Spamhaus blocking client's email

[Krynn72]

Got a pretty new client, only one pc for their business and all I've done for them so far is fix some software issues and upgrade to SSD. They're getting their outgoing emails blocked, though they mention only about 75% are getting blocked and so a few go through. They get an error message in outlook referring them to Spamhaus (i don't have an actual error, just going off the phone call when I spoke to them).

I checked their IP on Spamhaus' website and it does show as being on a list. I had them call their ISP (Earthlink) and Earthlink said its something with their exchange. Spamhaus itself says it needs "the Abuse/Security representative of earthlink.net to contact the SBL Team by email to explain how the abuse problem has been terminated"

Never had to deal with something like this, so could use some direction. Going out tomorrow morning to get some more info on the clients setup and figure it out. Should Earthlink be the one to take care of it since its the IP that is blocked?

 

[freedomit]

Depends really on there email setup, are they using pop/imap, Exchange, O365 etc.

Is the blocked IP there local internet? Do they have a static IP address? If not just switch the router off for 10 minutes and get a new IP that hopefully isn't blocked

 

[jmitservices]

Its probably a shared server and someone else on that server has had the IP blocked due to sending spam etc...

 

[nlinecomputers]

What does mxtoolbox report on the domain name?

 

[Krynn72]

Depends really on there email setup, are they using pop/imap, Exchange, O365 etc.

Is the blocked IP there local internet? Do they have a static IP address? If not just switch the router off for 10 minutes and get a new IP that hopefully isn't blocked

If I recall correctly they're just using their webhost's provided email service to get their @domainname.com. Using IMAP I think. Only glanced at it last time I was there. They do have business internet so I would guess they have a static IP as well. Will confirm all this tomorrow.

@nlinecomputers mxtoolbox has it listed on SORBS SPAM, but no others.

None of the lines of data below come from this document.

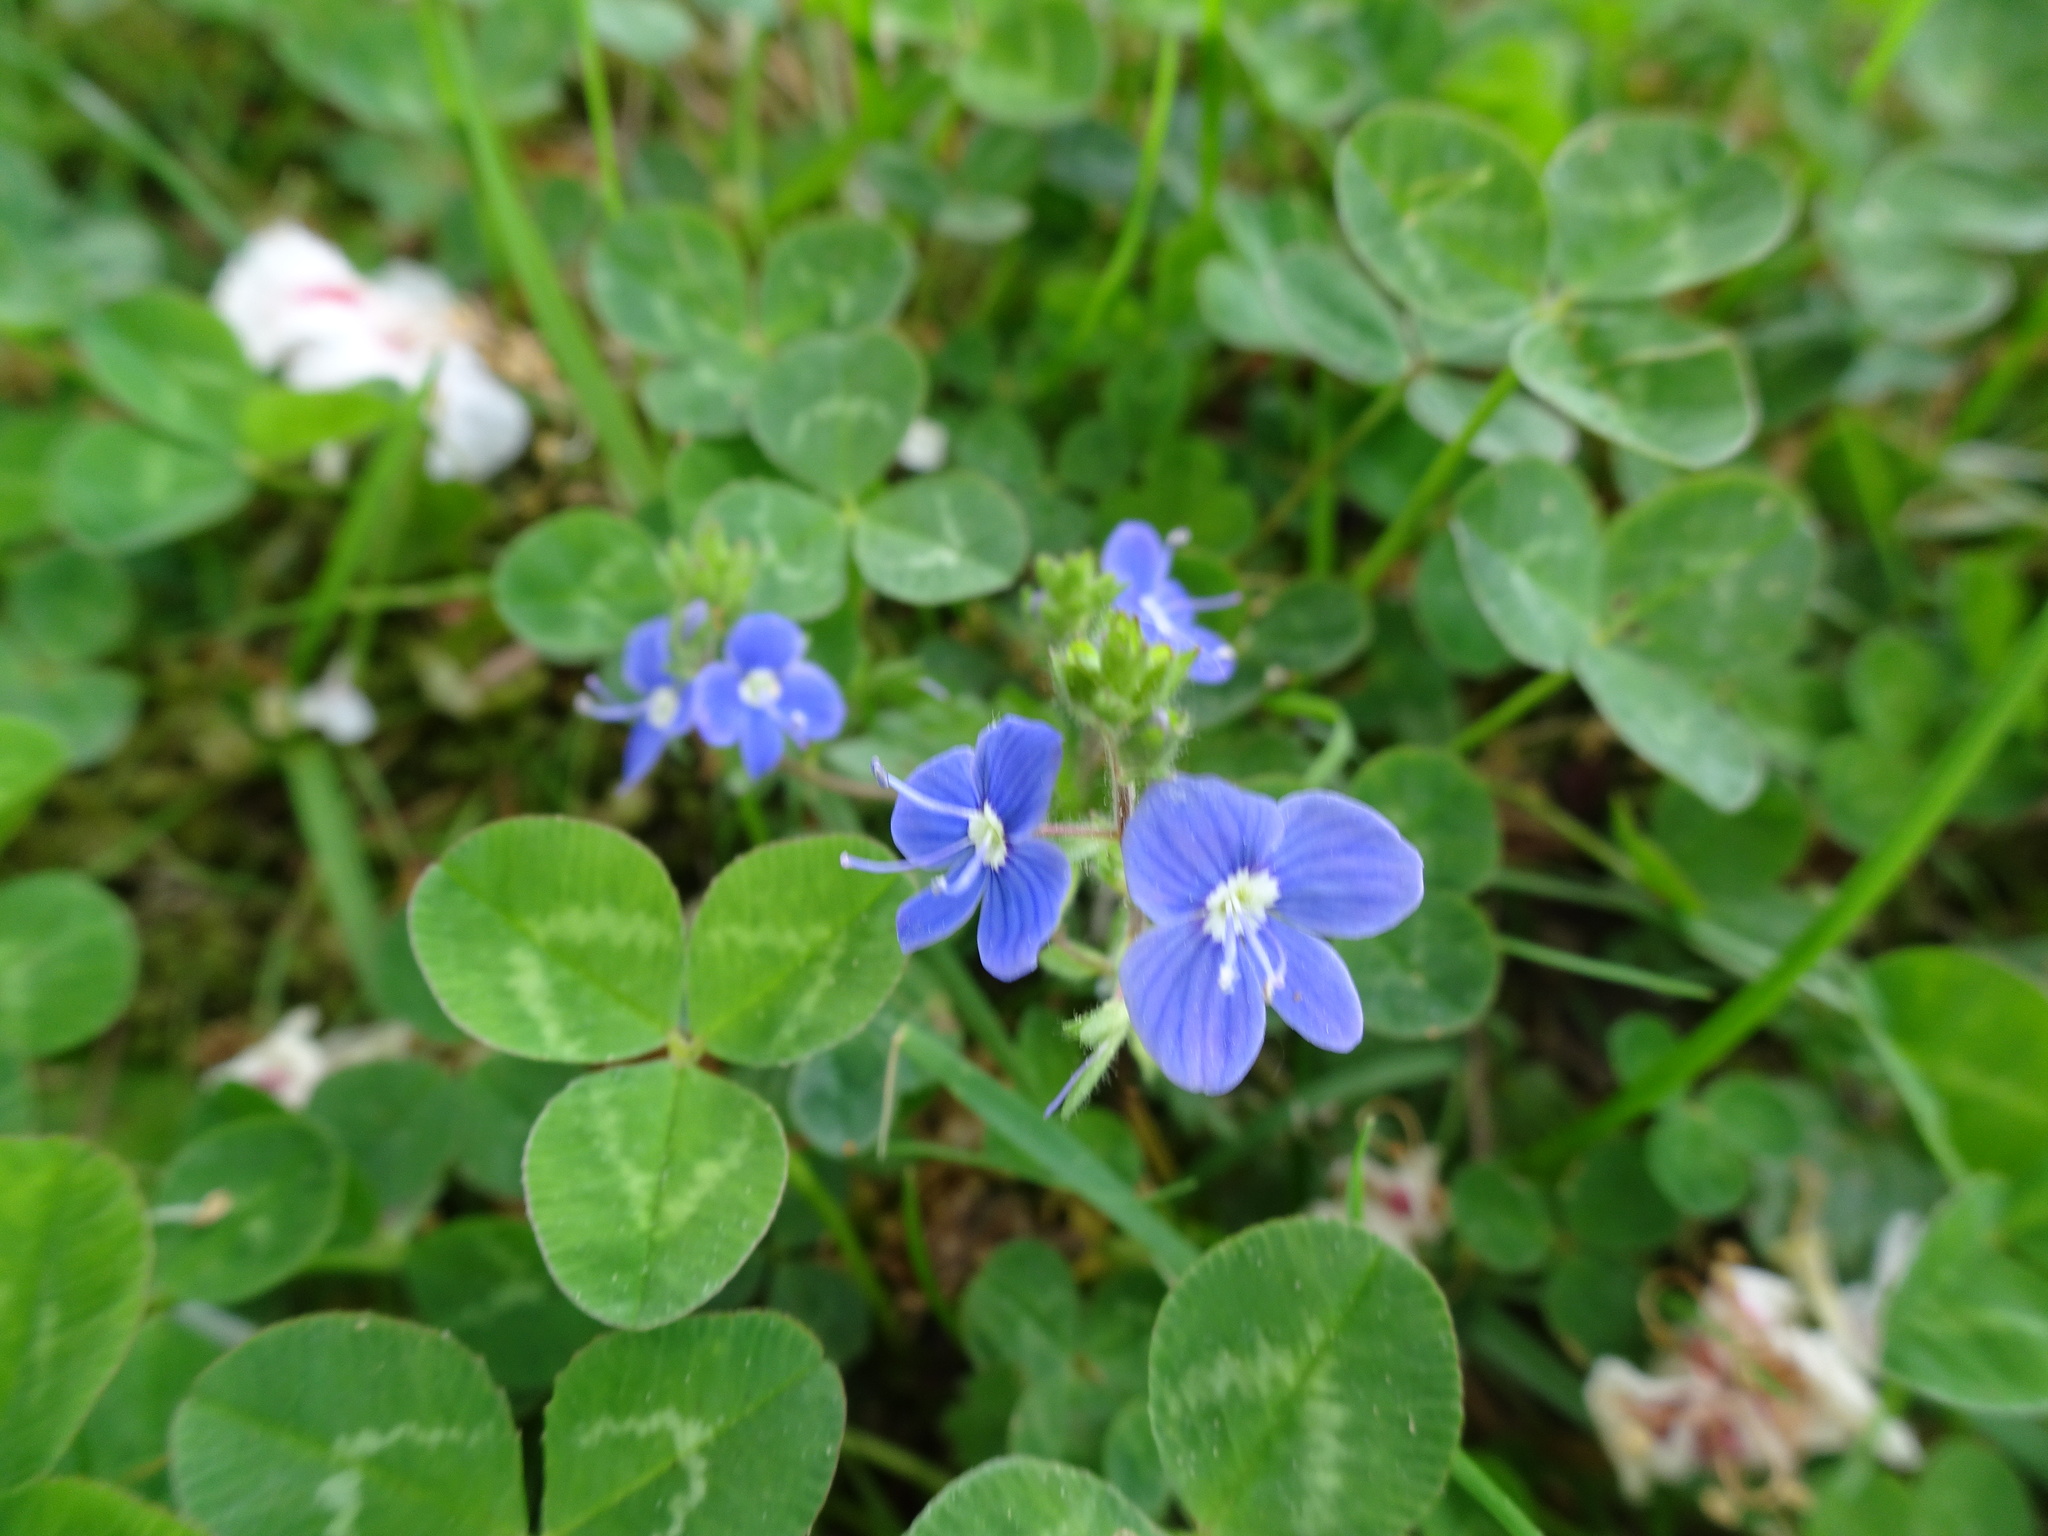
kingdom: Plantae
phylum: Tracheophyta
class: Magnoliopsida
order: Lamiales
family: Plantaginaceae
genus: Veronica
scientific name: Veronica chamaedrys
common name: Germander speedwell
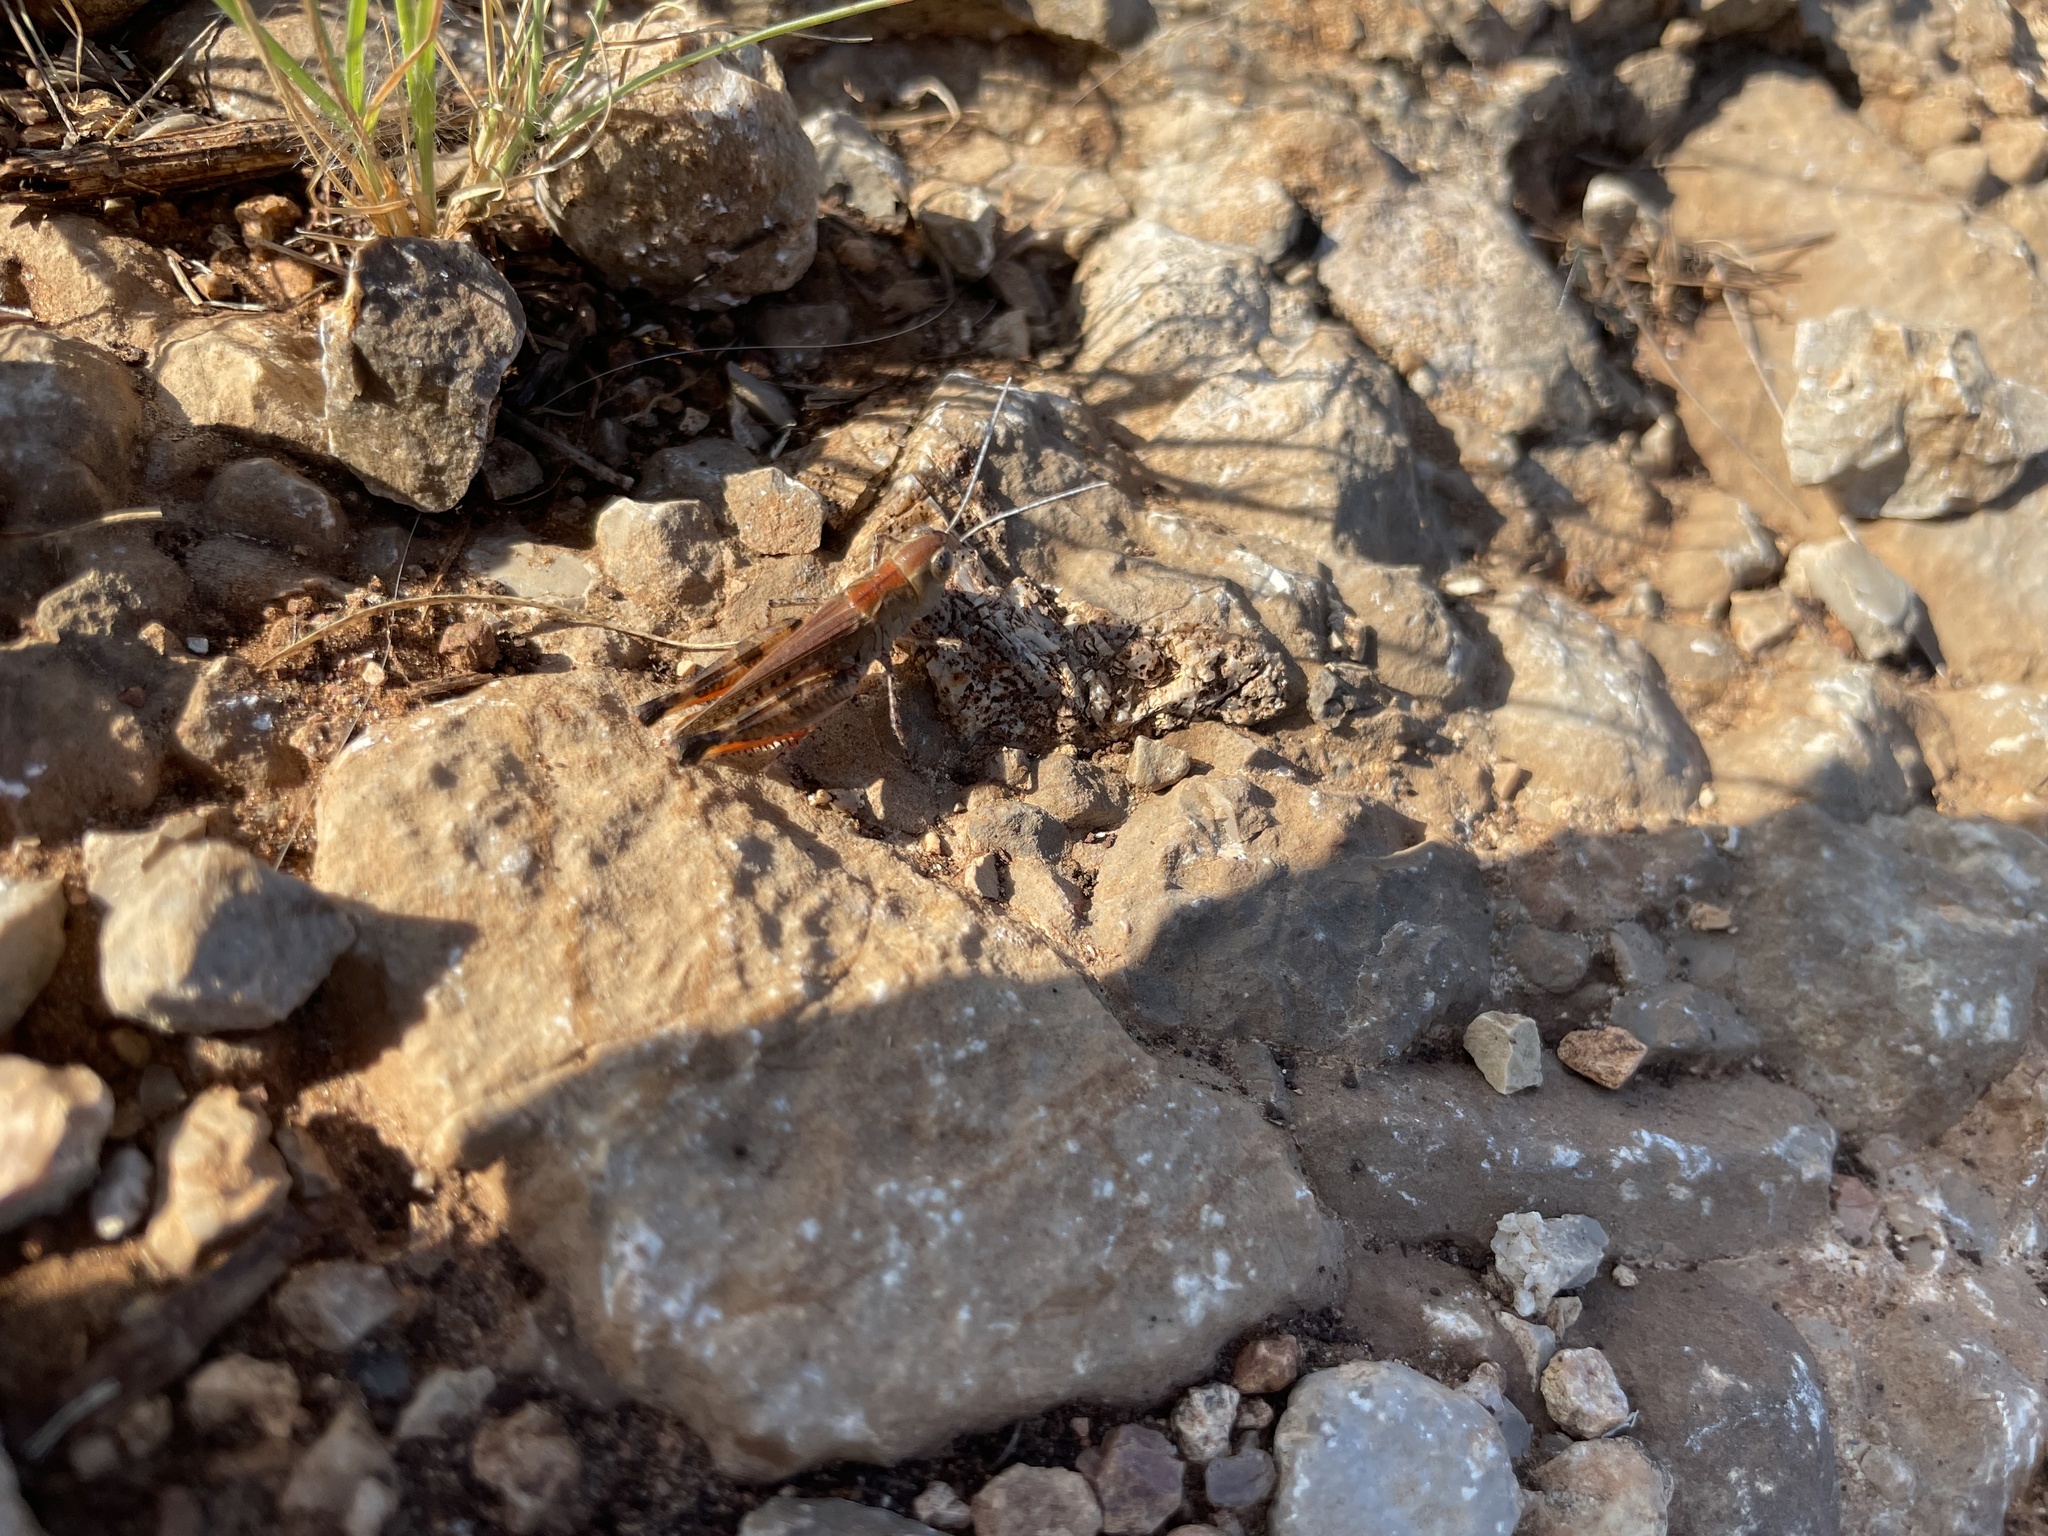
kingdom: Animalia
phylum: Arthropoda
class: Insecta
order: Orthoptera
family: Acrididae
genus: Ageneotettix
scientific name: Ageneotettix deorum
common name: White-whiskered grasshopper
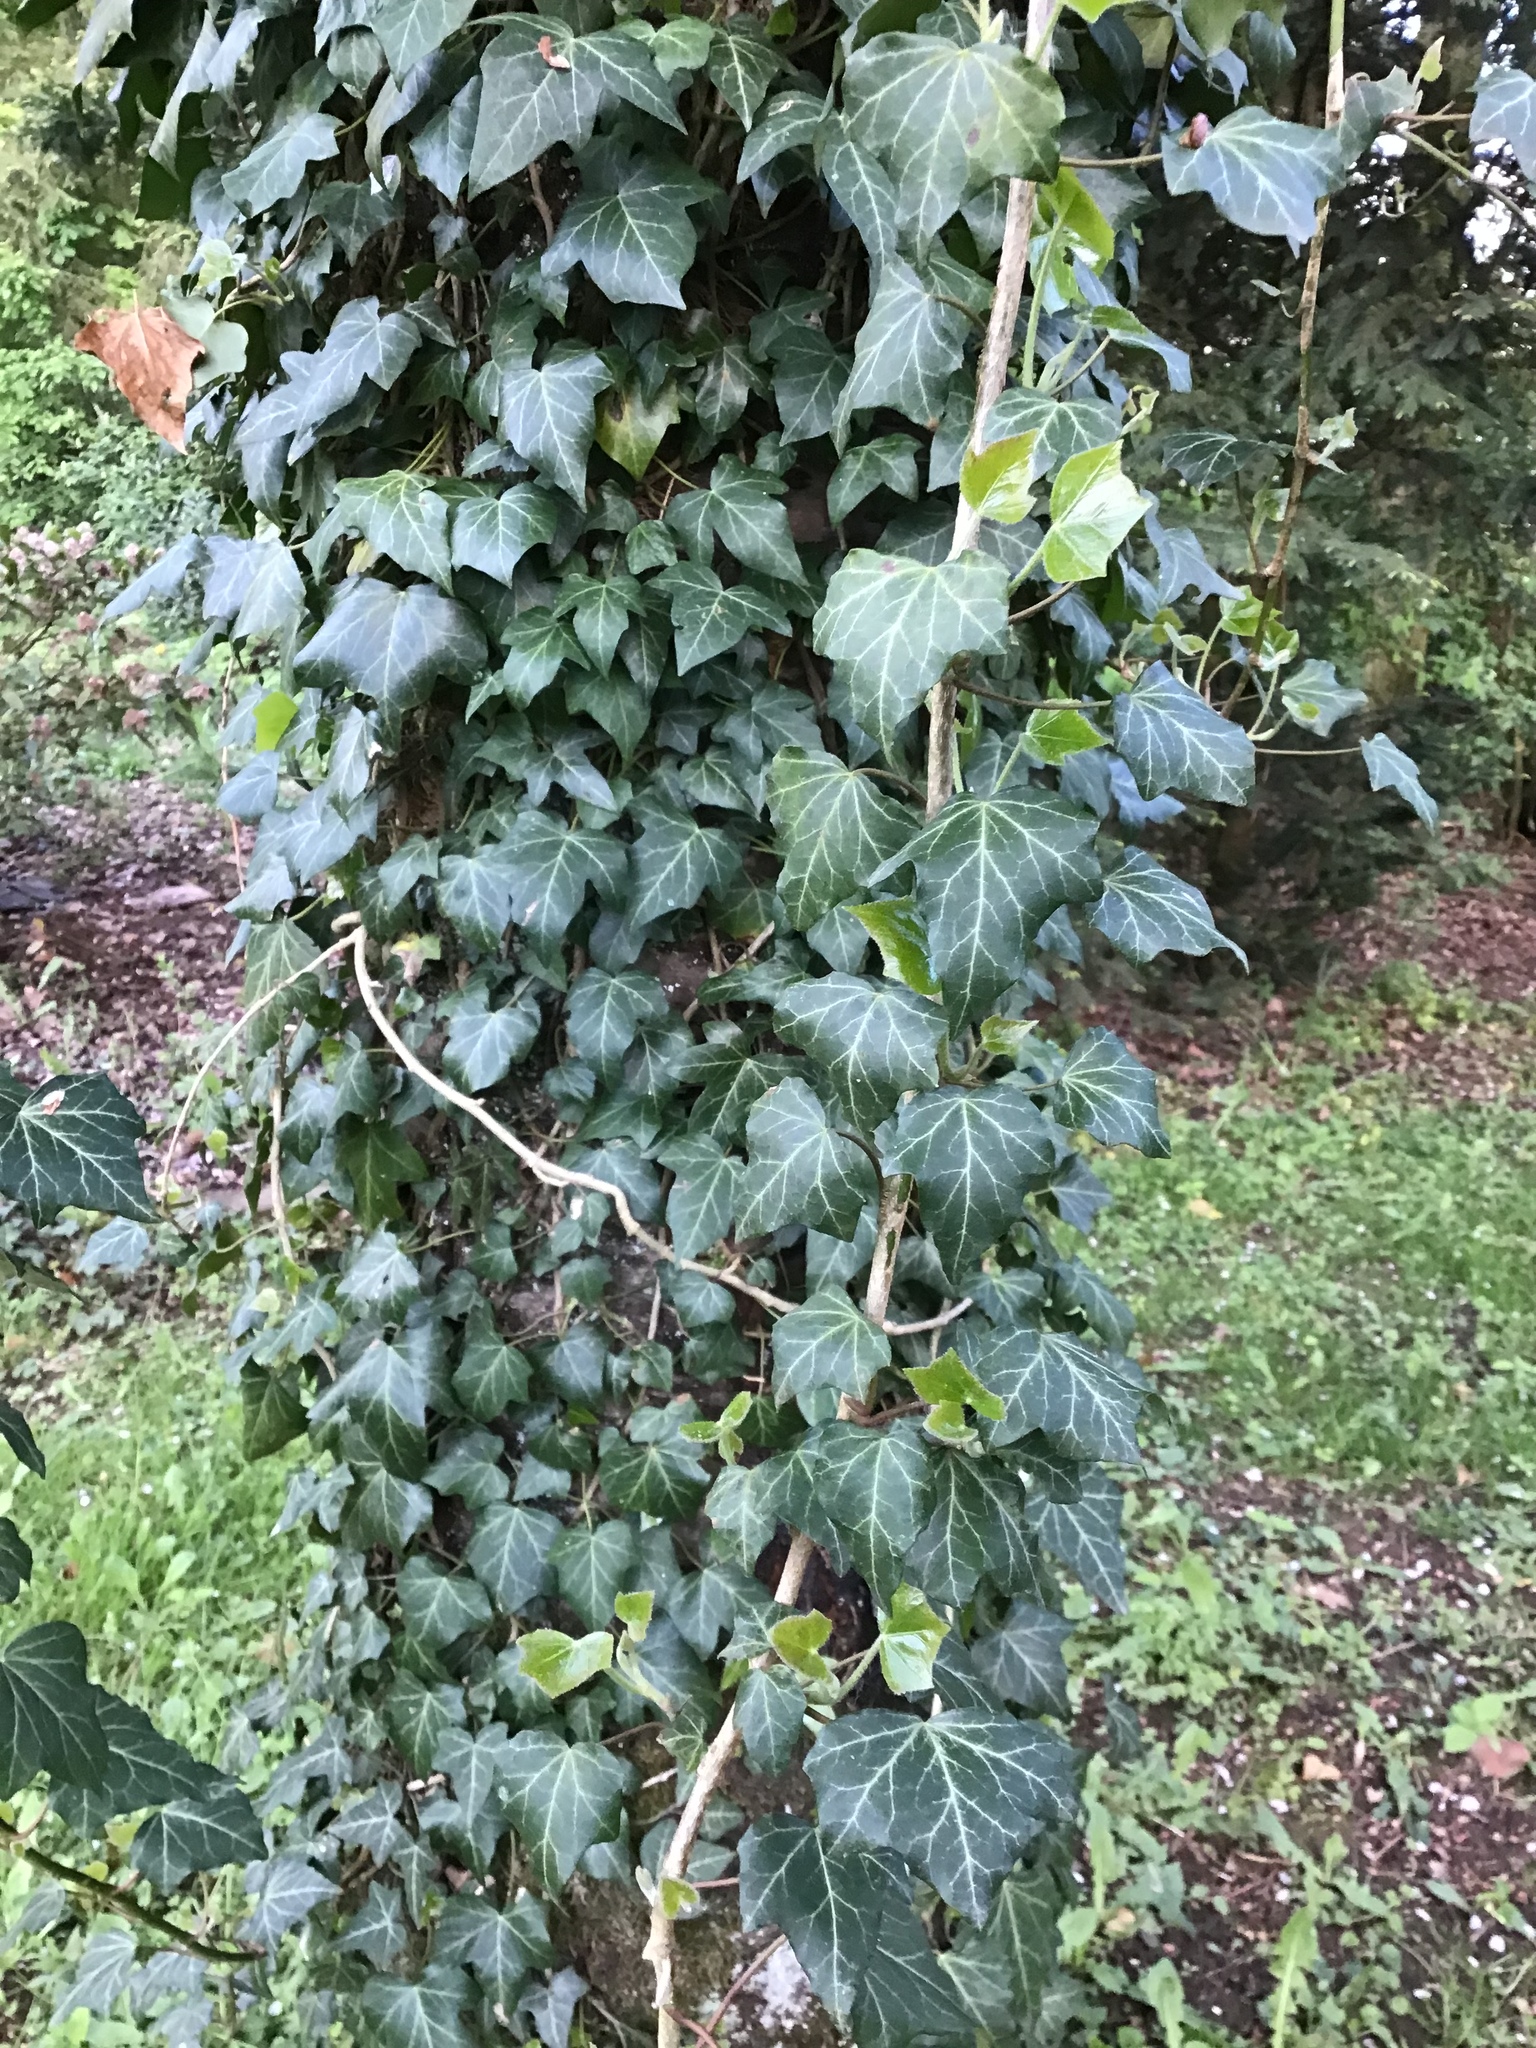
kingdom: Plantae
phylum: Tracheophyta
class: Magnoliopsida
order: Apiales
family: Araliaceae
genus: Hedera
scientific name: Hedera helix
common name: Ivy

They do have wifi as well, so it is possible they had someone bring a personal device that may be infected, which could presumably cause this?

 

[drpcfix]

If they are using ISP email, their office IP in the blacklist should not matter.

One quick method to fix is add a firewall rule at the office blocking outbound to destination port 25 (except from a local mail server if there is one) and any spam/virus/etc software on the office network will be blocked.

If they do have an on-prem server, definitely need to get into the send logs and see what it says..

 

[Krynn72]

If they are using ISP email, their office IP in the blacklist should not matter.

One quick method to fix is add a firewall rule at the office blocking outbound to destination port 25 (except from a local mail server if there is one) and any spam/virus/etc software on the office network will be blocked.

If they do have an on-prem server, definitely need to get into the send logs and see what it says..

Thanks, will test with the firewall rule. No on-premises server. Its a catering business so they just have one desktop in the whole place for accounting and emailing invoices/etc.

 

[TAPtech]

They're probably already aware, but you most likely need to get in touch with the web host provider. In all likelihood this is a shared host so they've already gotten the complaints and are working to get the issue resolved. These spam RBL's can take time to get resolved, so you'll usually have blocked emails for a couple days.

 

[TurricanII]

They sound like a prime candidate for office365. Let Microsoft deal with all that nonsense for them instead, and they get to enjoy the shared calendar/contacts across devices!

 

[Krynn72]

The plot thickens. I just checked their website and its now just basically a text doc with the word "Forbidden." in it. Still a registered domain according to whois, until the end of March at least. Wonder if they neglected to mention they're switching around services. I'll find out soon enough I guess.

 

[YeOldeStonecat]

Time to move the business client to business class email, instead of ISP hosted stuff.

 

[TAPtech]

I'm a little unclear as to whether their email is hosted by the ISP or a separate webhost... One possibility, though, is that their website is infected and sending spam emails (WordPress hacknor something) and the webhost disabled it.

 

[YeOldeStonecat]

What does mxtoolbox report on the domain name?

This is the first thing I'd check....waiting for these results.

 

[ComputerRepairTech]

You left the record # visible but when I check the sbl record # it can't find it in the system. I assume you have it resolved now?

 

[Krynn72]

It is solved now, yes. They did actually have a dynamic ip, so it was resolved by simply getting a new ip. But the business owner is pretty tech challenged and looks at me with a daze anytime I ask remotely technical questions. They don't know how their email is set up, they didn't even know if they were on a business or residential plan with Earthlink (though they showed me a bill which proved they are on business). They had an employee set up all their email, website, etc nearly 10 years ago and have just been cutting the checks since. No login information for any of it :/ and the employee is long gone.

Going to write up a proposal to migrate them to o365 and do something for their website and bring order to this chaos, but for now the email issue is at least solved.